Lower semi continuous envelope is lower semi continuous

Question

Let X be a topological space and $F:X \rightarrow \overline{\mathbb{R}}$. The lower semi continuous envelope of $F$ is defined by $sc^-F(u)=\sup\{\phi(u)\;|\; \phi :X \rightarrow \overline{\mathbb{R}} \; \mathrm{is \; l.s.c. \; and} \; \phi \leq F\}$. Show that $sc^-F$ is lower semi continuous.

Here is my proof, but it seems a bit too easy, so it would be great if somebody could check if it is correct.

Let $u_k \rightarrow u$ in $X$. The set $M:=\{\phi(u)\;|\; \phi :X \rightarrow \overline{\mathbb{R}} \; \mathrm{is \; l.s.c. \; and} \; \phi \leq F\}$ is a family of l.s.c. functions, because every $\phi \in M$ is l.s.c.

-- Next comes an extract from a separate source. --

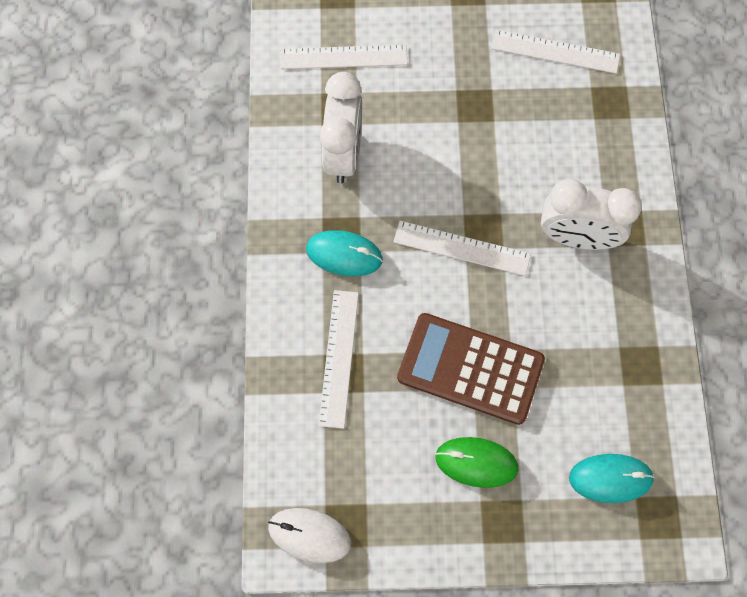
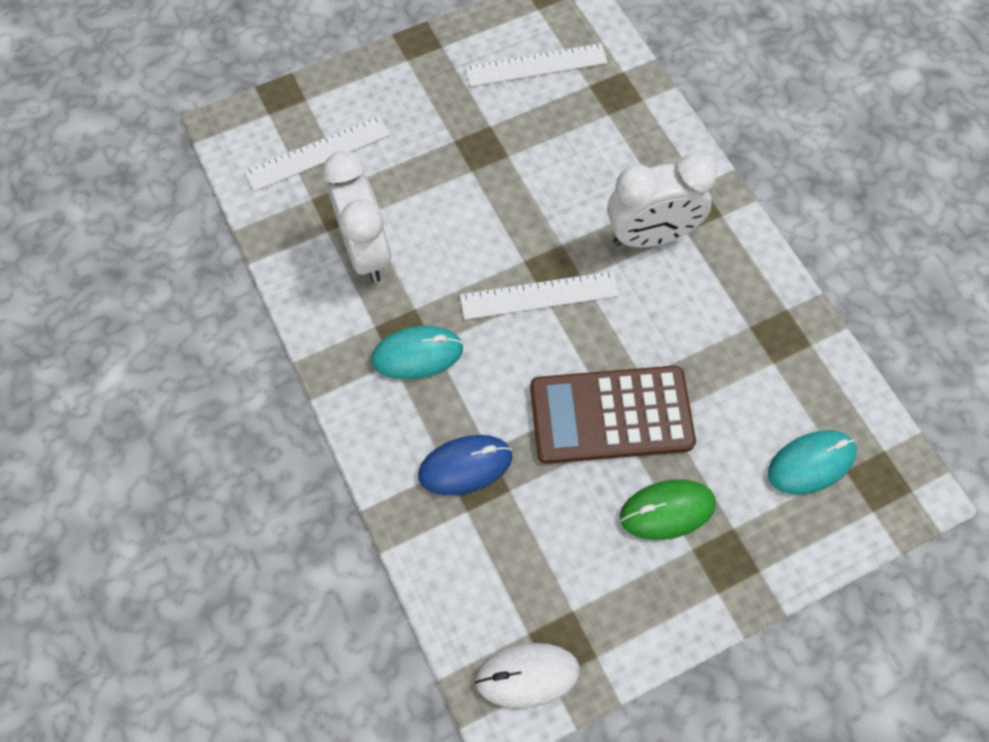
camera: 25 degrees left, 5 degrees down
white ruler [319,290,359,429] -> blue mouse [418,435,512,495]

Then for every $\phi \in M$ we obtain: $\phi(u) \leq \liminf \; \phi(u_k) \\ \leq \liminf \; \sup \{\phi(u_k)\;|\; \phi :X \rightarrow \overline{\mathbb{R}} \; \mathrm{is \; l.s.c. \; and} \; \phi \leq F\} = \liminf \; sc^-F(u_k).$

Because this is true for every $\phi \in M$ it is also true for the supremum of all $\phi$ in $M$ (at this point I'm not really sure if it is correct) an we get

$\sup\{\phi(u)\;|\; \phi :X \rightarrow \overline{\mathbb{R}} \; \mathrm{is \; l.s.c. \; and} \; \phi \leq F\} = sc^-F(u) \leq \liminf \; sc^-F(u_k)$.

So the envelope of $F$ is l.s.c.

Answer 1

It is correct but the notation can be improved:

Then for every $\phi \in M$ we obtain: $\phi(u) \leq \liminf \; \phi(u_k) \\ \leq \liminf \; \sup \{\phi(u_k)\;|\; \phi :X \rightarrow \overline{\mathbb{R}} \; \mathrm{is \; l.s.c. \; and} \; \phi \leq F\} = \liminf \; sc^-F(u_k).$

Here I strongly suggest to choose different variables for $\phi$ inside the set (or outside). For example:

$ \liminf \phi(u_k) \leq \liminf \; \sup \{\psi(u_k)\;|\; \psi :X \rightarrow \overline{\mathbb{R}} \; \mathrm{is \; l.s.c. \; and} \; \psi \leq F\} = \liminf \; sc^-F(u_k).$